MusicfestNW, Friday: The Horrors

photos by Brittney Bollay

The roots of British quintet The Horrors lie within the 60’s garage rock and post-punk movements, the evolutions of which led directly to new wave. The five band members met and bonded over mutual love of groups like Bauhaus and The Birthday Party, infusing elements of goth and shoegaze into the Horrors’ already established sound. This dedication to revivalism has informed all their releases to date, including 2011’s Skying, which showcases a far more 80’s approach to the new wave/post-punk spectrum. Accompanying thudding percussion and driving bass are spacious synth pads and reverb-drenched, crooning vocals.
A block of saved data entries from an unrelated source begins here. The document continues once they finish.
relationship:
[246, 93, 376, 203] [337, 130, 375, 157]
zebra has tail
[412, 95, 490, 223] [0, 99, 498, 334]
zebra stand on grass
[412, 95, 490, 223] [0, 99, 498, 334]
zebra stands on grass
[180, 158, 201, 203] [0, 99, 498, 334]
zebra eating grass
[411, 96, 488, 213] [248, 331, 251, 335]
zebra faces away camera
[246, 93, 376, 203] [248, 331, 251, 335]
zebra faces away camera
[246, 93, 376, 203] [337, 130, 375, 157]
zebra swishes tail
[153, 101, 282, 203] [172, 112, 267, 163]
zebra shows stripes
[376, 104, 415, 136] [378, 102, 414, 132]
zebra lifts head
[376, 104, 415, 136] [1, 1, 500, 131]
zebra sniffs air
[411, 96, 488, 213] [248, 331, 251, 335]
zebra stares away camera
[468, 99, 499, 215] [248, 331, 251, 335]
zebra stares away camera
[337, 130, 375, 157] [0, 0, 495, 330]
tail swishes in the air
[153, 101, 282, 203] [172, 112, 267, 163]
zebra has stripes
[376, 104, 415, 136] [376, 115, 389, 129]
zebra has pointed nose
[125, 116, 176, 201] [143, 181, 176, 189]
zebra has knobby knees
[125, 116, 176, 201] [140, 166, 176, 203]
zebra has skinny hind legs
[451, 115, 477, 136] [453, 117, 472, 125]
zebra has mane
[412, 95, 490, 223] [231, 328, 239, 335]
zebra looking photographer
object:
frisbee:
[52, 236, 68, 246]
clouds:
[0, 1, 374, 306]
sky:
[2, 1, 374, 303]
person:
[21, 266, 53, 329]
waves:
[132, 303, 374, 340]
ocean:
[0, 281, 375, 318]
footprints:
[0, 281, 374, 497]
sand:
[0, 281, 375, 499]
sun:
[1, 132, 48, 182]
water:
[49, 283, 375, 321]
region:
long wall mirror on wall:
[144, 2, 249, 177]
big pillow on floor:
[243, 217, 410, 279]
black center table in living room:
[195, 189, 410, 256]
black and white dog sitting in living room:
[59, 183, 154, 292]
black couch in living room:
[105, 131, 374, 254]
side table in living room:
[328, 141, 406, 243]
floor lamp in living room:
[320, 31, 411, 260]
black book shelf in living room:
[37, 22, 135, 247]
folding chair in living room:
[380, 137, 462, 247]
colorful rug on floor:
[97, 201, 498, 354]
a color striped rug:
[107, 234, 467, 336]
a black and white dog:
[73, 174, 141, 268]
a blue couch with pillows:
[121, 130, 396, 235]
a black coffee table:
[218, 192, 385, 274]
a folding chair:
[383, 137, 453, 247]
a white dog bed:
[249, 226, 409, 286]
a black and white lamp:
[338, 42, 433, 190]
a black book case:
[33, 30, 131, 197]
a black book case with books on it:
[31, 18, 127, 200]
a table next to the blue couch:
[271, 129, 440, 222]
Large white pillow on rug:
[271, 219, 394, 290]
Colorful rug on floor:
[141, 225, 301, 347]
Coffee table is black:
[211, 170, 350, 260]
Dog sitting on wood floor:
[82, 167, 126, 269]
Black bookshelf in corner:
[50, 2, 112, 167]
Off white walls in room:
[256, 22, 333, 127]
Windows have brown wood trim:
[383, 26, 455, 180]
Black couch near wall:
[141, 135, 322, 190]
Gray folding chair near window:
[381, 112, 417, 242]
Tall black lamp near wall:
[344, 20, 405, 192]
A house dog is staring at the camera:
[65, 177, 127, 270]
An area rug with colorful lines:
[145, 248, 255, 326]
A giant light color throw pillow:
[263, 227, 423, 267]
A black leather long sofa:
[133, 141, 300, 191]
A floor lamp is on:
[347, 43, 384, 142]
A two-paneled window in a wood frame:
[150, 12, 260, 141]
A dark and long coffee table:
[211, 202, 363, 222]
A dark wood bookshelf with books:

Lead singer Faris Badwan has grown more and more into the Robert Smith school of fashion, with unkempt long hair and a bellowing wail that colors the band’s nebulous arrangements. It’s no wonder these young UK rockers have garnered so much buzz; their unabashed dedication to their sound is unparalleled to their contemporaries, many of whom would pale in comparison to the bands they emulate. Not the Horrors. They’re aware they fit right in the pantheon.

Their 10:30am set at Doug Fir Lounge, part of KEXP’s live broadcast, was certainly odd for band and audience alike — this is a band to be listened to at night time and, for this reason, I simply preferred to see this morning set as an extension of last night’s activities. Their set began late because of their extensive sound check but it was well worth the wait. Frontman Faris Badwan, dressed all in black and standing over six feet tall with enveloping jet black hair and round sunglasses, led the band through a set of dark, driving, 80’s drenched shoegaze that never lacked structure or melody. Badwan’s lyrics are often short, repeated, simple phrases such as “I can see through you” or “When you wake up, you will find me.” These snippets are vague yet, sung in Badwan’s croon (at times, he sounds a bit like Julian Plenti from Interpol, an influence I’m thinking The Horrors would not deny), these phrases are without context which allows the listener to easily identify and relate.

Their new album is tremendous but, as a result of the production and epic nature of the songs, I’d always felt a bit detached as a listener, like I was listening to a band I would never see — their album makes them sound like a huge band, a compliment to The Horrors who produced Skying themselves at their self-built London studio. Live, however, it was enlightening and refreshing to see the songs as separate parts that make a whole. A live setting gave the songs personality and they flat out sounded incredible. Catch them tonight at Dante’s at a more fitting hour. Their set starts at midnight.